A história se repete

Capitão Abreu confirma ter recebido proposta indecente para se unir a Bruno Marini contra Rodrigo Drable

Na edição 1218, de 19 de setembro, há quase dois meses, o aQui revelou aos barramansenses que a oposição a Rodrigo Drable estaria disposta a tudo para derrotá-lo nas eleições de 15 de novembro, em um grande complô, tendo à frente os empresários Bruno Marini (PSD) e Guto Nader. Os primeiros a receberem propostas de comandar secretarias e ter cargos em uma eventual vitória do dono da água mineral Attiva, que é produzida em São Paulo, foram Jackson Emerick, do Solidariedade, e o advogado Paulo Cesar, do Podemos. Os dois recusaram a ideia e estão em plena campanha à sucessão de Rodrigo.

 

Quando todos imaginaram que o assunto tinha morrido, eis que Capitão Daniel Abreu, candidato do Patriota, encaminhou uma Nota Oficial aos jornais dando conta que também tinha sido assediado por inimigos de Rodrigo Drable. No documento, ele não deu nome aos bois. Mas deixou claro ao aQui que foi vítima do assédio de articuladores de Bruno Marini (leia-se Guto Nader). “Desde o início do período eleitoral, recebemos diversas sondagens para poder realizar uma composição, mas entendi que visava apenas conseguir o poder a todo custo. Fui procurado também pelo Guto Nader, porém não vejo hoje sentido nisso, tampouco coerência. Se unir durante o período eleitoral não faz sentido, e ao repartir a prefeitura continuamos a executar uma política velha voltada para o troca-troca, onde se esquece a capacidade técnica e coloca os acordos na frente de tudo e isso não é benéfico para cidade”, desabafou o capitão, afirmando que os encontros foram presenciais.

 

Questionado qual cargo dentro da prefeitura lhe foi oferecido, Capitão Abreu garantiu que a conversa não descambou para esse ponto, pois ele teria se recusado a falar sobre essa questão. “As conversas não chegaram ao ponto de negociar cargos, pois não dei sequência, até por entender que minha candidatura é sólida. É a renovação que Barra Mansa quer, em uma forma nova de pensar política, de fazer administração e de mostrar a verdade para população”, contou.

 

Na opinião do candidato, que se diz indignado com o que aconteceu, não há problema em estabelecer e costurar alianças políticas, mas desde que sejam coerentes e aconteçam antes da corrida eleitoral. “Os debates para unir um só grupo teriam que acontecer antes do período eleitoral, como até aconteceram conversas de projetos que, por não ter concordância ideológica e de viabilidade, não avançaram.

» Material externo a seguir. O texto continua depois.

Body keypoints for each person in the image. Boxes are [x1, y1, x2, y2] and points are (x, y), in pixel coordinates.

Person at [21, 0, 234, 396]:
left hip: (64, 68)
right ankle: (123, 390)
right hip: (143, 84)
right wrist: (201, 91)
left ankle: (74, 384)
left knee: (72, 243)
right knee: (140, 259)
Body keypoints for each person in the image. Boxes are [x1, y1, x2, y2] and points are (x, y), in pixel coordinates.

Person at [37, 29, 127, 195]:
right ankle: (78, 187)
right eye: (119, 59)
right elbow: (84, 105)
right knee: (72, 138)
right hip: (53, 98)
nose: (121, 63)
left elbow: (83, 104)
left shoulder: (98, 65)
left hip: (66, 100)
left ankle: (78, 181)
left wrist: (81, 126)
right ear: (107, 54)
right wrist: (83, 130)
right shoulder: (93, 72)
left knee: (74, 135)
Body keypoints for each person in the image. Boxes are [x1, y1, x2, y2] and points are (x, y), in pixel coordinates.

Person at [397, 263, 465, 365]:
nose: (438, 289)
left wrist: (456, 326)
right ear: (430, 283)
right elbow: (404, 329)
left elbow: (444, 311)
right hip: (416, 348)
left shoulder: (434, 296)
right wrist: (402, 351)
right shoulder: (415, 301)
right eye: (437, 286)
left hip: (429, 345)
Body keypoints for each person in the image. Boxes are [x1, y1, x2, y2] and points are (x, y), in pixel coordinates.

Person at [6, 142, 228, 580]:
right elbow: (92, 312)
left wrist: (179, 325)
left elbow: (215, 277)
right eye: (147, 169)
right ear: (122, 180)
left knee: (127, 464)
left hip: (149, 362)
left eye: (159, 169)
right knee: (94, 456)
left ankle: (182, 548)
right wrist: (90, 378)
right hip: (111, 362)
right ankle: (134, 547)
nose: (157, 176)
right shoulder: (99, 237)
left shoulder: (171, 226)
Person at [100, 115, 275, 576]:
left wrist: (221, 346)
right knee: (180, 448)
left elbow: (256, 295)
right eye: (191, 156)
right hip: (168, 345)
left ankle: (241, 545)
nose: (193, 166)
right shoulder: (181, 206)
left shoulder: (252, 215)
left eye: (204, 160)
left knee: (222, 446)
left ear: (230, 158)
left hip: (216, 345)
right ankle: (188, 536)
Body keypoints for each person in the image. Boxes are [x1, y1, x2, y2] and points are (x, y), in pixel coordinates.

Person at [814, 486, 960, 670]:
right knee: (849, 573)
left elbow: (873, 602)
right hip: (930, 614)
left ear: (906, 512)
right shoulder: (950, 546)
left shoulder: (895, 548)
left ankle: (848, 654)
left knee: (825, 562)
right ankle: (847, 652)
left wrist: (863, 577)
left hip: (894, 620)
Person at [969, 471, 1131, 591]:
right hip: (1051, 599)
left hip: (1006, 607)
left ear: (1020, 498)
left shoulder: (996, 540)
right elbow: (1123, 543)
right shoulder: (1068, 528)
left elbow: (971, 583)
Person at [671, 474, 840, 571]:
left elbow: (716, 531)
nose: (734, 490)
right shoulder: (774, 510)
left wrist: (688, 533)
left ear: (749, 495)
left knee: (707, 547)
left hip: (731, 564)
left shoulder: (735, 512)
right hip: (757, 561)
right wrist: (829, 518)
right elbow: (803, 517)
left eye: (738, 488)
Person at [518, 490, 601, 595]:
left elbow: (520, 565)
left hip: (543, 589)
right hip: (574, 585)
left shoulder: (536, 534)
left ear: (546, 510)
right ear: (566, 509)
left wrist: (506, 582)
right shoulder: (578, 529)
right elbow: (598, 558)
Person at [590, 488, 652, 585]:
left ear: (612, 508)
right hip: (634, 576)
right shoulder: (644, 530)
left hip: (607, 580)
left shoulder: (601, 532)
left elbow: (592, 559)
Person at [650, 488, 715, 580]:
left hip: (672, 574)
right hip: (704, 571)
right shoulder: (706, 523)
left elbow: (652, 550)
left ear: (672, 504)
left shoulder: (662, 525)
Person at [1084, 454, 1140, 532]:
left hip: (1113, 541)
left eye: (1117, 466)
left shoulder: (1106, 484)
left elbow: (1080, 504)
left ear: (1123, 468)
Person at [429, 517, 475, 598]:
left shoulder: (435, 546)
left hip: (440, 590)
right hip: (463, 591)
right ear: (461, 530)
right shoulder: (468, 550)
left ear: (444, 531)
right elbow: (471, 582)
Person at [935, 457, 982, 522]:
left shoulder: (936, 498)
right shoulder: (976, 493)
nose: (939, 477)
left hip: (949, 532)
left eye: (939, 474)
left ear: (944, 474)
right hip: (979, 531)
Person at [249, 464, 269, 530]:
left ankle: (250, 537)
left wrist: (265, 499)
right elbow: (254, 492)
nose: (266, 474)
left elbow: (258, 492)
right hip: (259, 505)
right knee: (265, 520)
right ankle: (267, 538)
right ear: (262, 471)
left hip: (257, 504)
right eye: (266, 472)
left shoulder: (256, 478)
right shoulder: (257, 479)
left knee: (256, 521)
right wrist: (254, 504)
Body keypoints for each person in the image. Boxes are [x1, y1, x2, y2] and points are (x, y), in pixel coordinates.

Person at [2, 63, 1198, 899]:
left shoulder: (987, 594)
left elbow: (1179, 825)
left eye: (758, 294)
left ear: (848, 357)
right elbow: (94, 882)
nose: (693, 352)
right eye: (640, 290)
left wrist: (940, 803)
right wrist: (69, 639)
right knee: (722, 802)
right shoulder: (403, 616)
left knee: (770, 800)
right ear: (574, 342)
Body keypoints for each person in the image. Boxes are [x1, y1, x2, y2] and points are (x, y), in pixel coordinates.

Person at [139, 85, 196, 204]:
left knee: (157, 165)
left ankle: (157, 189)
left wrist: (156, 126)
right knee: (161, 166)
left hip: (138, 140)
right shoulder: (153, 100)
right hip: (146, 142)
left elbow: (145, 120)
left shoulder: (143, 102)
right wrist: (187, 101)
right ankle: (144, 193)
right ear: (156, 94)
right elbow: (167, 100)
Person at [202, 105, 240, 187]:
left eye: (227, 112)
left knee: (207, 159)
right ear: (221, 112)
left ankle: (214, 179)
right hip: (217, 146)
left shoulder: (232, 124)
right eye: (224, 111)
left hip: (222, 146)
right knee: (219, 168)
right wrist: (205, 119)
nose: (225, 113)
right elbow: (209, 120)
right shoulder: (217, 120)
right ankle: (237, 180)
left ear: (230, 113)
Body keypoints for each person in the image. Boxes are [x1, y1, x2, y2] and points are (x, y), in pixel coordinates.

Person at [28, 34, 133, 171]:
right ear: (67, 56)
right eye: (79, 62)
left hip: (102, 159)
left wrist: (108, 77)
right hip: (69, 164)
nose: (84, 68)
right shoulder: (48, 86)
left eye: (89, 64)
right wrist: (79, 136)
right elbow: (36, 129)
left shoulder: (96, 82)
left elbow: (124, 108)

Mas agora, em plena corrida eleitoral, a divulgação de que foram realizados acordos é algo terrível, e de minha parte não aceitei acordos já loteando a prefeitura, assim como receber apoios de velhos políticos demonstra claramente o comprometimento de cargos e espaços dentro da administração que atrasam nossa cidade Esse apoio não está vindo de graça”, denunciou.

Bruno nega denúncia

Ao ser questionado sobre o caso, Bruno Marini, via assessoria de imprensa, afirmou que desconhece a denúncia do Capitão Abreu e ainda desmentiu o candidato. “Todos temos o direito à disputa eleitoral e política não é um jogo pra mim. É, sim, a oportunidade de mostrar quem de fato tem maior capacidade para administrar uma cidade. Não existe essa de pedir alguém para desistir, pois ninguém tem o direito de impedir os sonhos e ideias das pessoas”, afirmou, aproveitando para negar que tenha oferecido secretarias ou outro cargo na prefeitura para o Capitão Abreu. “Sequer cheguei a pensar neste assunto”, finalizou.

 

Nota da redação: O aQui tentou contato com Guto Nader, mas até o fechamento desta edição, ontem, sexta, 6, o empresário não havia respondido os questionamentos da equipe de reportagem.